BORDO-MAVİ BAYRAM…


Sıra Avni Aker’de bayram yapmaya gelmişti. Buna bir de Ramazan (şeker) bayramı eklenince, Minsk Trabzonspor için adeta elma şekeriydi!

Uzmanlar “Futbol seyircisini tribünlere çeken ve uzaklaştıran temel unsur; tuttuğu ekiplerin organizmalarında meydana getirdiği hormonal değişikliklerdir. Eğer, tutulan ekibi oluşturan futbolcular, isimleri okunduğunda taraftara ‘güven duygusu’ oluşturuyorsa, organizmalarında keyif ve mutluluk hormonu Seratonin oranı yükseliyor. Yok eğer, ekibi oluşturan oyuncuların isimleri taraftarda sebebini bilmediği bir güvensizlik, kaygı duygusu yaratıyorsa, o zaman organizmalardaki mutsuzluk hormonu denilen Cortisol seviyesi yükseliyor ve kişi kendisini mutsuz hissediyor. Ve bilinçaltında ‘Kaçış mekanizması’ gelişiyor.”
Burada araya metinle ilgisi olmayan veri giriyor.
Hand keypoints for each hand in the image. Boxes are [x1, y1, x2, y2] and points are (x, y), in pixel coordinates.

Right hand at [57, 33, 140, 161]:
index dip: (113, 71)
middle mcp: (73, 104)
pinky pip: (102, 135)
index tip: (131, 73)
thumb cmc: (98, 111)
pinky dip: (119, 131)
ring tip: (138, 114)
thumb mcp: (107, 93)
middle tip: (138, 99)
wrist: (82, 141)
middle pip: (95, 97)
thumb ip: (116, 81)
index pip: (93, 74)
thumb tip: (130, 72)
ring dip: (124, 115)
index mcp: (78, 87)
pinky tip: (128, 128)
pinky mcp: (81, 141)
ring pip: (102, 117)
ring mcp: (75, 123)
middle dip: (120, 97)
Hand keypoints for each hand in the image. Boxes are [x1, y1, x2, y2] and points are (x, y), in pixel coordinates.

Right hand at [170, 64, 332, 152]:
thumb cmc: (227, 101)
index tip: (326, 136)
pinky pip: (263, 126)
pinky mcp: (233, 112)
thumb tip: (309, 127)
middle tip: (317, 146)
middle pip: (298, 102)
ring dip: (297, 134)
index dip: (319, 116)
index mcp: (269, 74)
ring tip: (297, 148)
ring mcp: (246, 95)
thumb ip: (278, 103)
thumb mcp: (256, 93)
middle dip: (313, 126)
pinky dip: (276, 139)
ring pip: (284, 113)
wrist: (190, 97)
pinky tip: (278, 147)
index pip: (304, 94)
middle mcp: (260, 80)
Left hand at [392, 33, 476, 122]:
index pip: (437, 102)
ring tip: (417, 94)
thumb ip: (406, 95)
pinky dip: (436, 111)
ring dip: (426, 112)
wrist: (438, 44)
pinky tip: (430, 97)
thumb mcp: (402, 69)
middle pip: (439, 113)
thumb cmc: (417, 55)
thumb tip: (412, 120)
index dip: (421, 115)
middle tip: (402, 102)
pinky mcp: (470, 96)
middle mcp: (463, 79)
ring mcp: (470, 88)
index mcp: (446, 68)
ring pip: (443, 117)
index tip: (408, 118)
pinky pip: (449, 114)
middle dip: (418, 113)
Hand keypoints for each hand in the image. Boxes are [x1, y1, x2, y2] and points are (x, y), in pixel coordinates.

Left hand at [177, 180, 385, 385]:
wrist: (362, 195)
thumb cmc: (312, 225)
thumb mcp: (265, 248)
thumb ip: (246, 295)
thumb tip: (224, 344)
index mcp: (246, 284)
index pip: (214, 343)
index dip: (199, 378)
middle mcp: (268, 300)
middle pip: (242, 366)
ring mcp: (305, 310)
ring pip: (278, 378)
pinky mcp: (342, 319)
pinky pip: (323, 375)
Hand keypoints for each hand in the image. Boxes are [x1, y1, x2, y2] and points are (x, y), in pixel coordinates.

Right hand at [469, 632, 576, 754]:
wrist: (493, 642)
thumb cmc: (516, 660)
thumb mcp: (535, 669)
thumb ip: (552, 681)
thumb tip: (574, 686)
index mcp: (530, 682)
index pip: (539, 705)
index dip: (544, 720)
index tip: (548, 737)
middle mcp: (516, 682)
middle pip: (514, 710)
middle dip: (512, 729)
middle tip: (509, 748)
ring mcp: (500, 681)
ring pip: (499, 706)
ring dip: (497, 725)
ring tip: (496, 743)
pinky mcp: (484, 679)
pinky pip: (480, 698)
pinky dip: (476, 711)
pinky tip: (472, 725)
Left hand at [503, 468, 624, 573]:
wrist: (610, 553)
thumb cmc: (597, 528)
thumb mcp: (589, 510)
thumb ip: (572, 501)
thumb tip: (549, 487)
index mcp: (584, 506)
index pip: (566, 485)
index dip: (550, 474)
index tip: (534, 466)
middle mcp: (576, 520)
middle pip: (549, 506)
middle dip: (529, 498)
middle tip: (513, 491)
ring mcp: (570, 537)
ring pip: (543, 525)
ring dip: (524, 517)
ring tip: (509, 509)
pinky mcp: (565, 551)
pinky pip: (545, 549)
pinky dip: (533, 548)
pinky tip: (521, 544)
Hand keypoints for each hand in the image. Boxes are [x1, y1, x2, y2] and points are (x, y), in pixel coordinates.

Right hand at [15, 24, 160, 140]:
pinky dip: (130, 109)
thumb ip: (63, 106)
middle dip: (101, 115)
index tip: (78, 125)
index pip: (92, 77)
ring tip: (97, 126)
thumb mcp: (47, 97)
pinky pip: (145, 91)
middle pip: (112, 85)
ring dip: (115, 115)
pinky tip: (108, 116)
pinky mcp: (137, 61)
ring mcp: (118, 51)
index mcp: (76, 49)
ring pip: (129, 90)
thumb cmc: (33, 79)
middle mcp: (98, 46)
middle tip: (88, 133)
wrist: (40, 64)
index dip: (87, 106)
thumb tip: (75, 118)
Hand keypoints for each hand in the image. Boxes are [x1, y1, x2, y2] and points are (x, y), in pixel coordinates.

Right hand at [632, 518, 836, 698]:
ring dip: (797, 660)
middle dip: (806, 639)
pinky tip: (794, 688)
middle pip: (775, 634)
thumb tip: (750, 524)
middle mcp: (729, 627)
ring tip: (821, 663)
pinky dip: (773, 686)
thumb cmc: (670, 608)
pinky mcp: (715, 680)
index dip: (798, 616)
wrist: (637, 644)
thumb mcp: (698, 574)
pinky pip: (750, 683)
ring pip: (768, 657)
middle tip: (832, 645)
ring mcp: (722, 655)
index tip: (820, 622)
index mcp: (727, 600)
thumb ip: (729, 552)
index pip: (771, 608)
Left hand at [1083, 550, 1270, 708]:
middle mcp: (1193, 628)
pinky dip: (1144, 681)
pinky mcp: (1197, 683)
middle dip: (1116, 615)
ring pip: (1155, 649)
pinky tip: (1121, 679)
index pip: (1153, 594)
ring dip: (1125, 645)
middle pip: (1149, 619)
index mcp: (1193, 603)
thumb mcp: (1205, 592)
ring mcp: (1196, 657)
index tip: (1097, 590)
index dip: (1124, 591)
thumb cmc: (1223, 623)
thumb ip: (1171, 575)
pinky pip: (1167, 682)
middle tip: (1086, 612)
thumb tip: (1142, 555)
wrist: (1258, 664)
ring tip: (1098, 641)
Demem o ki; Avrupa kupalarında arka arkaya alınan 3 galibiyet ve Trabzonspor’un yeni transferleri, başta gurbetçiler olmak üzere herkesi tribünlere çekti. Avni Aker ve çevresi uzun yıllar böyle kalabalık görmedi. Geçen sene öylemiydi? Hatırlayın Videoton maçını; tribünlerin yarısı boştu.

Maça gelince...
En sonda söyleyeceğimizi baştan söyleyelim; Trabzonsporlu oyuncular bu maçta milyonlara gol sevinci yaşatmalıydılar.
Amma velâkin, karşılaşmanın 87. dakikasında Zeki Yavru’nun ters vuruşunda ağlara gitmekte olan topu inanılmaz şekilde çıkaran Onur’un hareketini gördükten sonra, insanın içinden “Tur gelsin de nasıl gelirse gelsin” demekten başka bir şey gelmiyor.

Tribünler Bordo-Mavi bayraklarla donatılmış. Sahada oynamaya doyamazsın, dahası üstünde yatmak istersin!
Trabzonspor’un kadro olarak ilk maçtan farkı, cezalı Colman’ın yerine Soner’in olmasıydı.

Formül belli; Minsk ne pahasına olursa olsun gol için saldıracak,
Trabzonspor, bir kazaya uğramamak için orta sahayı kalabalık tutup, rakipten kaptığı toplarla ya kanatları Olcan ve Volkan ile havalandıracak, ya da defansın arkasına atılan uzun toplarla gol arayacak.
İlk yarı topla daha çok oynayan Minskli oyuncular olsa da, net gol pozisyonuna giren takım Trabzonspor’du.
Bordo-Mavili oyuncular biraz sakin ve sabırlı olabilseydiler, Beyaz Rusya’nın takımına Henriqua, Olcan, Adiran ve Volkan ile birkaç kez soğuk duş aldırmamaları içten bile değildi.
“Tecrübesizlik” deyip geçelim. Zira ilk yarı skorun verdiği dezavantajla sert oynayan takım rakip, sarı kart gören oyuncular Soner ve Olcan...

İkinci yarı ilk yarıdan farklı değildi
Sulima yine başrollerde. Sulima’yı bu derece başarılı kılan Bordo-Mavili oyuncuların ileride çoğalamaması ve final paslarının verilmesinde aceleci davranmalarıydı. Buna Volkan Şen, Olcan ve Henriqua’nin beceriksizliği de diyebiliriz.
Kim ne derse desin bu takıma iyi bir golcü lazım!

Bordo-Mavili takım golü bulmakta gecikince, oyuncularda aşırı kazanma isteği stresi daha da artırdı.
Her şeye rağmen tur atlayan Bordo-Mavili oyuncuları kutluyoruz. Hatırlayın geçen seneyi; çantada keklik Videoton, aynı taraftarın boynunu bükmüştü.
İşte o taraftar alkışın en büyüğünü hak ediyor. Onlar da uzun zamandır ilk defa eve mutlu döndüler.